Tasks for this exercise:
**A)** Answer these questions from the Splinter Hill text below, one answer per line, each marked like its question.
(i) When were the bogs of Splinter Hill burned?
(ii) What color are the spring flowers of the white-topped pitcher plants?
(iii) How long are the needles of the longleaf pines?
**B)** Repeat word for word the part of the Splinter Hill text below that starts with the words containing "Burned last spring, the" and ends with "but almost lost.".

Text extract:
■ ■ ■ ■ ■

Burned last spring, the bogs of Splinter Hill are in their glory right now, a last burst of wild color before sinking into their winter dress.
This burst of yellows and greens, purples and blues is part of the great fall nectaring, when all manner of flowering plants pop their buds to entice millions of migrating birds, butterflies and other creatures for a last feast before the first frost. Walk the bog now, and you’re in for a spectacle once common, but almost lost.
Welcome to Splinter Hill, a glimpse of what Alabama, and much of the South, used to be.
Carnivorous white-topped pitcher plants, which sport blood-red flowers in the spring, spear through a yellow-green prairie of knee-high grasses. Longleaf pines – growing twice as far apart as a squirrel can leap – tower above, their foot-long needles casting only the sparest of shadows on the meadows below. There are more species of flowering plants at your feet than anywhere else in the nation. Orchids, asters, lilies, and more. And then the butterflies: sulphurs and frittilaries, painted ladies and the giant Spicebush swallowtails — a slash of pumpkin-colored spots on their midnight blue wings — flit past as a forestful of birds sing their Alabama song.
This is old Alabama, broad vistas of tall trees and low grasses, sandy hills and endless seeping bogs. This is the Alabama our great-great-grandparents would recognize, before the last few generations had their way. This is our state as it once was, not as most of it is today, all covered up in thickets of lesser oaks and holly and Chinese privet so dense that light no longer reaches the ground. Splinter Hill is all big skies and open vistas, with rolling, flower-covered sand hills draining into swampy, snaky bottoms.

■ ■ ■ ■ ■

Data supplied:

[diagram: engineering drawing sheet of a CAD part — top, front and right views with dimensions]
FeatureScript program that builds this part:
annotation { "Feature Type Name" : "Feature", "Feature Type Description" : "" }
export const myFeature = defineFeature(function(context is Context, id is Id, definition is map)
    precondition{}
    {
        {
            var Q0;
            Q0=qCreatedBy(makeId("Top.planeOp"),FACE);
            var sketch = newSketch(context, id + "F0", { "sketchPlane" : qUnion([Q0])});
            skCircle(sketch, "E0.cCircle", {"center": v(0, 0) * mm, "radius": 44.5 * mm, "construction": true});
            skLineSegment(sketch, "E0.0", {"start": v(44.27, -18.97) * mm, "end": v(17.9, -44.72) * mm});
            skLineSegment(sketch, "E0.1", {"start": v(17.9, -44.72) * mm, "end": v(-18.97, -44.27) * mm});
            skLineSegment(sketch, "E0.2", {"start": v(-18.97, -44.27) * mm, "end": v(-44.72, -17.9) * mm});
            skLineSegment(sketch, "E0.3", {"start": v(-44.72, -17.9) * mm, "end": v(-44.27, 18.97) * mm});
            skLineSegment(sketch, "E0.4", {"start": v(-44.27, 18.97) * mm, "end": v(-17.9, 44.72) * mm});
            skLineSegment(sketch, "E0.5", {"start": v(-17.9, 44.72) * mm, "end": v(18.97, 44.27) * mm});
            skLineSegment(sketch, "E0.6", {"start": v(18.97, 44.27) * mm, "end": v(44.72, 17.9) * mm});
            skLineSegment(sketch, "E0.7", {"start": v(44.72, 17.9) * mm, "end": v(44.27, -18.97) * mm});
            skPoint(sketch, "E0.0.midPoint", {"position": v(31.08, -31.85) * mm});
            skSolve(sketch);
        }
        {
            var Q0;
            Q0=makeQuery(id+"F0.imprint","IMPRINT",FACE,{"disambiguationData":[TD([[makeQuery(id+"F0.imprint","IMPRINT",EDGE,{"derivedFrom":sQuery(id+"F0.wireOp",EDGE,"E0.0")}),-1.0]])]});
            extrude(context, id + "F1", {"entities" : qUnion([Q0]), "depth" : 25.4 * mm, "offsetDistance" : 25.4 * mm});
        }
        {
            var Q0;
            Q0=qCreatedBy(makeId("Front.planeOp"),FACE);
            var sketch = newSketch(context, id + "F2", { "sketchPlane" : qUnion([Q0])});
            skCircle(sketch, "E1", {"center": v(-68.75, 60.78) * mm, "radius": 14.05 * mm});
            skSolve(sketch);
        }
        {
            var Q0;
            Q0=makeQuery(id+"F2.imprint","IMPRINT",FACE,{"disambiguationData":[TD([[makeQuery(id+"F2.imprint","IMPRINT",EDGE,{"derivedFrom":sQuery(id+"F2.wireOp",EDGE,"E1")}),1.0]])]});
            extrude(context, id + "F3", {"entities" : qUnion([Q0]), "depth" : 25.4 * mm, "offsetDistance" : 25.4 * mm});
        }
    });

■ ■ ■ ■ ■

Solved problems:
**A)**
(i) Last spring.
(ii) Blood-red.
(iii) A foot long.

**B)**
Burned last spring, the bogs of Splinter Hill are in their glory right now, a last burst of wild color before sinking into their winter dress.
This burst of yellows and greens, purples and blues is part of the great fall nectaring, when all manner of flowering plants pop their buds to entice millions of migrating birds, butterflies and other creatures for a last feast before the first frost. Walk the bog now, and you’re in for a spectacle once common, but almost lost.